Built by Itsas Begia, a society from Ziburu (Lapurdi) focused in the preservation and recovery of Basque mariner history, the boat Brokoa arrived yesterday to Zumaia (Gipuzkoa) after several days of coasting from Portugalete (Biscay).
The Brokoa is a replica of 19th century cargo boats, known as txalupa haundi (broad boat), that sailed along the Basque coast carrying prime quality iron ore from the area of Bilbao to the many forges spread through the country (they were built not where lumber was aboundant and rivers could power their machinery, the ore could always be brought from elsewhere).
The ship is 13.7 m long and 3 m wide, with a max. depth of 80 cm, holding two masts 12 and 8 m high. It could carry some 10 tons of material, normally iron but was also common to complement the cargos with other less important merchandises, known as pacotilla (mariner word that now means in common Spanish "fake" or "low quality").
The journey they are now replicating began at the Biscaine port of Portugalete, north of Bilbao, where the original txalupa haundiak used to load the iron from nearby Somorrostro Valley. There the ancestors of the Brokoa were revised by the "ticket-seller major", who made sure that 8 maravedis per iron quintal were paid to the provincial government as taxes. From Portugalete they sailed to Muskiz and Castro Urdiales, where they visited a historical forge in good preservation state. From Castro they sailed to Plentzia, where are the forges of Butron (Gatika) and then to Lekeitio, where steel bars for naval construction used to be made.

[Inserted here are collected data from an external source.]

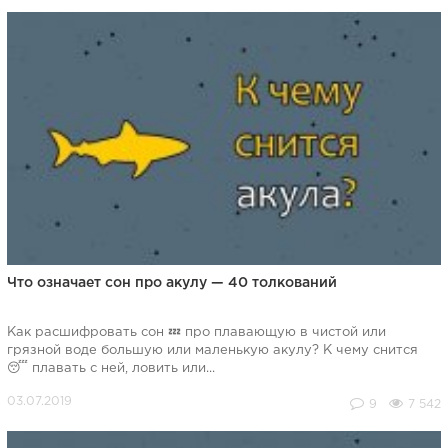
Что означает сон про акулу — 40 толкований
Как расшифровать сон 💤 про плавающую в чистой или
грязной воде большую или маленькую акулу? К чему снится
😴 плавать с ней, ловить или...
9
7 542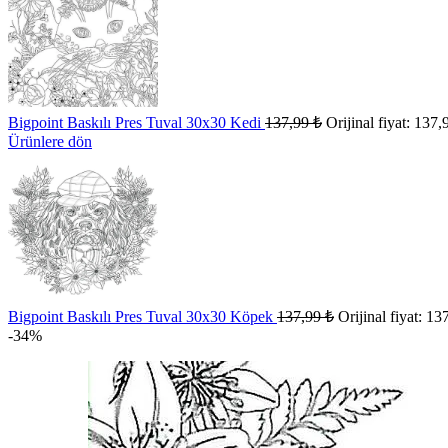
Bigpoint Baskılı Pres Tuval 30x30 Kedi
137,99
₺
Orijinal fiyat: 137,
Ürünlere dön
Bigpoint Baskılı Pres Tuval 30x30 Köpek
137,99
₺
Orijinal fiyat: 13
-34%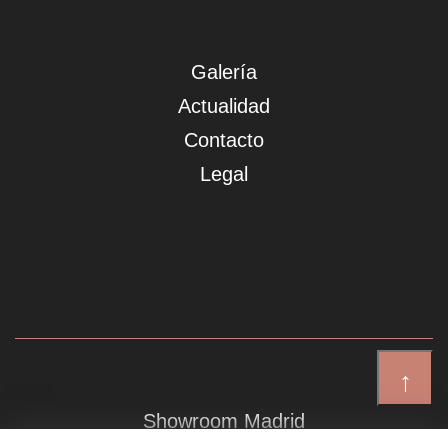
Galería
Actualidad
Contacto
Legal
↑
Showroom Madrid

And from Leketio, they made it to Zumaia in just three hours. The port of Zumaia used to supply all the industry of Western Gipuzkoa, along the Urola basin. In this locality they visited an old store still preserved.
Today they must have already done their last coastal journey to Donibane Lohitzune (St. Jean-de-Luz) in Lapurdi, also in some 3 hours. From Donibane, the iron used to be carried up the river Urdazubi to Azkaine in Navarre, where the iron ore was stored for its use at the forges of the low Pyrenees, like the one at the Monastery of San Salvador of Urdazubi. In that monastery will the iron end its journey this time too, after an oxen-pulled cart brings it to its destiny like more than a century ago.
Historian Gonzalo Dúo explains that this type of coastal navigation was only made in summertime, when the sea was calm, and always in daylight. It was a way to make some money for people that in winter worked as fishermen in the same kind of ships. They carried as much mineral as they could, sometimes causing the ship's wreckage.
This kind of traffic, he argues, caused much stronger connections between the people of the coast, finding surnames of various local origins, scattered along the Basque coast, something that did not happen in the interior.
In July 2010 the Brokoa will be at the meeting of old ships at Brest (Brittany) and its owners are already planning a longer journey for it along the whole coast of the Bay of Biscay: from the Galician Bayona (at the border with Portugal) to the Basque Baiona (Bayonne) in Lapurdi. Maybe for 2011.